YouTube est devenu son allié.

Le système de Martin Desmarais est classique : au début de la chaîne se trouve un bac dans lequel nagent des tilapias. L'eau qui s'en écoule par gravité tombe dans un second bac où poussent les légumes, notamment le kale et les choux de Bruxelles. Cette même eau alimente le troisième et dernier bac, qui contient un plateau flottant où poussent des laitues dont les racines sont immergées.

« C'est une boucle sans fin cette affaire-là, un microcosme. Obtenir un équilibre prend du temps, il faut être patient. Mais quand ça pousse, ça va plus vite que le jardin. C'est comme si je donnais de l'engrais à mes plantes chaque jour », explique le preneur de son.

L'AQUAPONIE À GRANDE ÉCHELLE

Le biologiste Marc Laberge s'intéresse à l'aquaponie et aux poissons depuis longtemps, mais c'est avec l'arrivée de l'internet qu'il a découvert toute une communauté qui, comme lui, mélangeait joyeusement l'élevage de poissons et la culture maraîchère.

Depuis une décennie, il élève des truites et fait pousser de la laitue dans ses serres des Laurentides. Il est le seul au Québec à faire de l'aquaponie à si grande échelle. Ses 55 000 plants de laitue flottent sur l'eau, dans laquelle nagent des truites. « C'est un jeu de mathématiques sur l'eau », dit-il.

L'expertise qu'il a développée lui permet de faire l'élevage de truites, alors que la plupart des tenants de l'aquaponie se tournent vers le tilapia qui, dit-il, « vit dans n'importe quelle eau ».

L'intérêt pour l'aquaponie résidentielle réjouit le président d'Aquaponie M.L., qui se souvient d'avoir été « tellement excité de voir les plantes sortir » lors de ses premiers essais.

« C'est fascinant. Ça met le monde plus en contact avec la nature, ça leur donne une nouvelle appréciation pour les fruits et les légumes », dit Marc Laberge.

C'est le cas chez les Desmarais et, par débordement, chez leurs voisins et amis. « Mes enfants m'aident là-dedans et ils sont assez fiers.
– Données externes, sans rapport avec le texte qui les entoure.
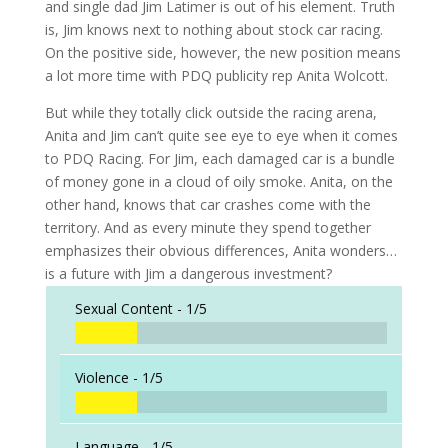
and single dad Jim Latimer is out of his element. Truth
is, Jim knows next to nothing about stock car racing.
On the positive side, however, the new position means
a lot more time with PDQ publicity rep Anita Wolcott.
But while they totally click outside the racing arena,
Anita and Jim can’t quite see eye to eye when it comes
to PDQ Racing. For Jim, each damaged car is a bundle
of money gone in a cloud of oily smoke. Anita, on the
other hand, knows that car crashes come with the
territory. And as every minute they spend together
emphasizes their obvious differences, Anita wonders…
is a future with Jim a dangerous investment?
Sexual Content -
1/5
Violence -
1/5
Language -
1/5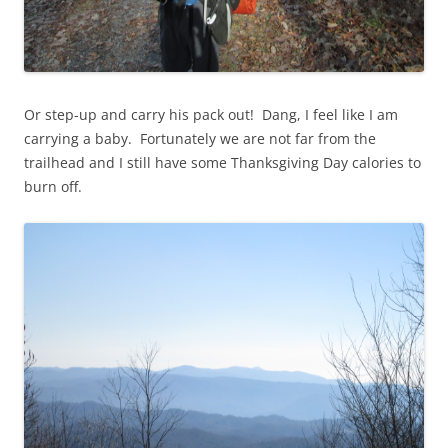
Or step-up and carry his pack out! Dang, I feel like I am
carrying a baby. Fortunately we are not far from the
trailhead and I still have some Thanksgiving Day calories to
burn off.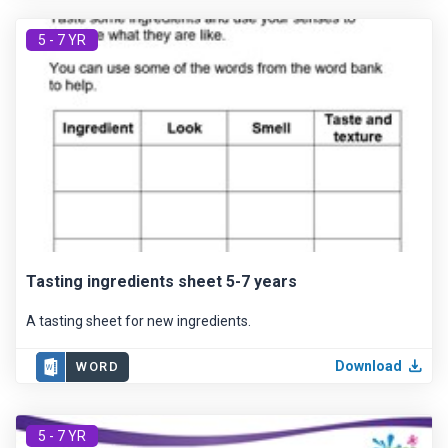
5 - 7 YR
Tasting ingredients sheet 5-7 years
A tasting sheet for new ingredients.
Download
WORD
5 - 7 YR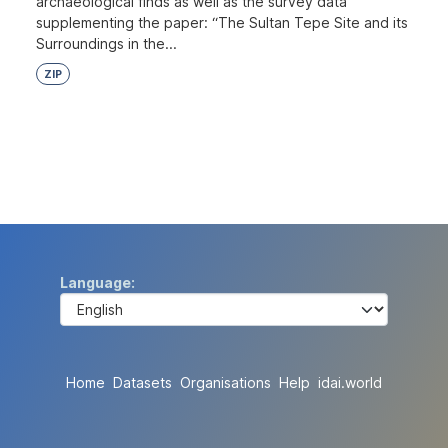
archaeological finds as well as the survey data
supplementing the paper: “The Sultan Tepe Site and its
Surroundings in the...
ZIP
Language
Home
Datasets
Organisations
Help
idai.world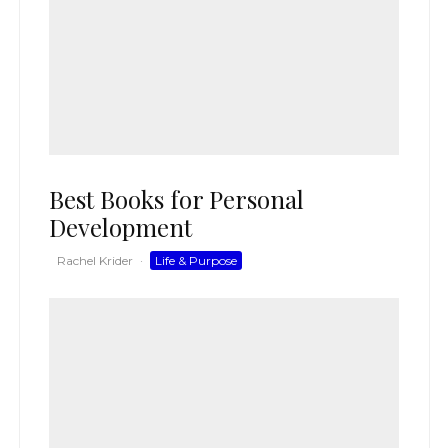
Best Books for Personal
Development
Rachel Krider
·
Life & Purpose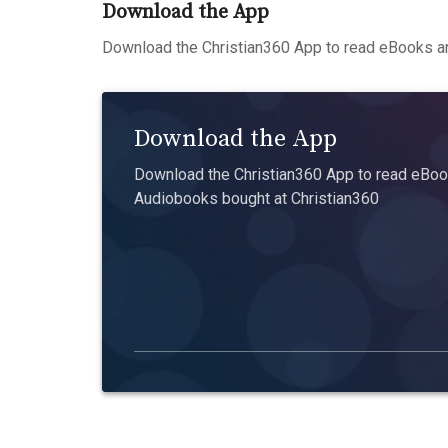
Download the App
Download the Christian360 App to read eBooks an
Download the App
Download the Christian360 App to read eBook
Audiobooks bought at Christian360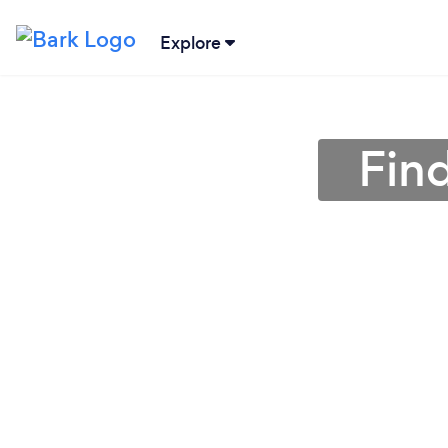
Explore
Find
Ils en parlent à l'école, les gens se rendent compte qu'il y a d'autres façons de faire les choses », dit Martin Desmarais.

Quant à lui, il découvre que les amateurs d'aquaponie sont de plus en plus nombreux.

« On va devenir une communauté, c'est certain. » Récemment, un amateur lui a échangé du lièvre qu'il avait trappé contre de petits tilapias. « Le but, ce n'est pas de faire de l'argent avec mes poissons », précise-t-il. De faire des rencontres, du troc et d'échanger avec des gens, ça oui. Comme au marché, finalement.